There are studies claiming to both prove and disprove these claims, but most medical professionals do not recognize wind turbine illness as a real condition. But Wenrich said it could be something else causing these negative health effects. We asked if he thinks it’s possible that residents are worrying themselves sick.
“Absolutely,” he said. “Absolutely. Happens all the time. Anxiety increases your catecholamines, which are a hormone, essentially, and that affects your GI tract, it affects your cardiovascular system, and it affects your respiratory system.”
It can even weaken you immune system.
But many people in the community haven’t had an issues. In fact, just north of the Wolfes’ property, the Wilson family credits this wind center for saving their farm.
“They originally moved to this property in 1948, my grandpa and my dad,” Richard Wilson said.
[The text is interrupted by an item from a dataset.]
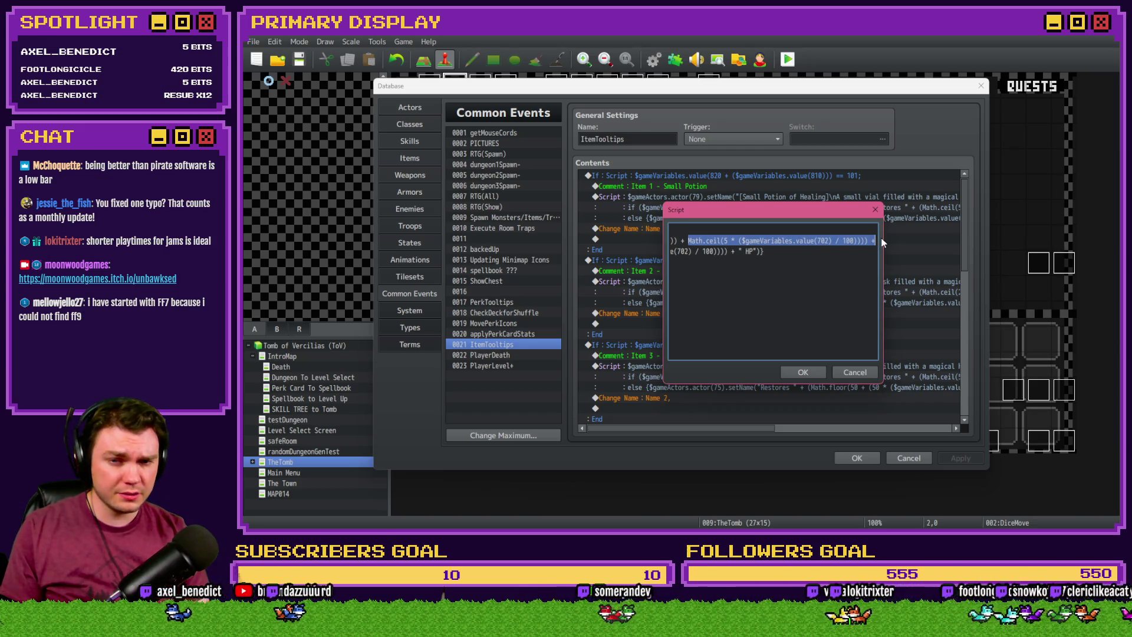
click(844, 241)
Wilson now cares for the land on his own, so the family considered selling parts of the property. Instead, they now receive money from NextEra Energy for allowing the wind turbines to operate on their property.
“It was a great alternative that we could stay here, wouldn’t have to break it up, because there’s some sentimental value too,” Wilson said. “We went and looked at some wind farms, talked to some people, and thought, ‘wow, this is great.’ I had no idea it would be controversial.”
On top of causing illness, some in the community claim the wind turbines also kill livestock and crops. Wolfe said they’ve lost a steer and a newborn bull. But Wilson said he’s never had any issues.
“They lay in the shade of them in the summertime, and we’ve never lost anything,” he said. “And our crops that we raise are the same around the turbines as they are 1,000 feet away.”
NextEra representative Bryan Garner said the farm provides energy for about 62,000 homes in Colorado, Plus, it has create hundreds of jobs.
“This wind farm will generate $40 million in tax payments to local governments, so that’s money that will go to help with schools, roads, essential services,” Garner said. “For landowners who participate in the project, we estimate it will generate another $40 million in payments over the project’s life.”
NextEra operates more than 110 wind centers across the U.S. and Canada, including eight here in Colorado. They said they’ve heard complains from other communities regarding negative effects from wind turbines, and said they respond to each complaint in a timely and respectful manner.
The El Paso County commissioners held a meeting in March to address these concerns, and they plan to have another sometime in July.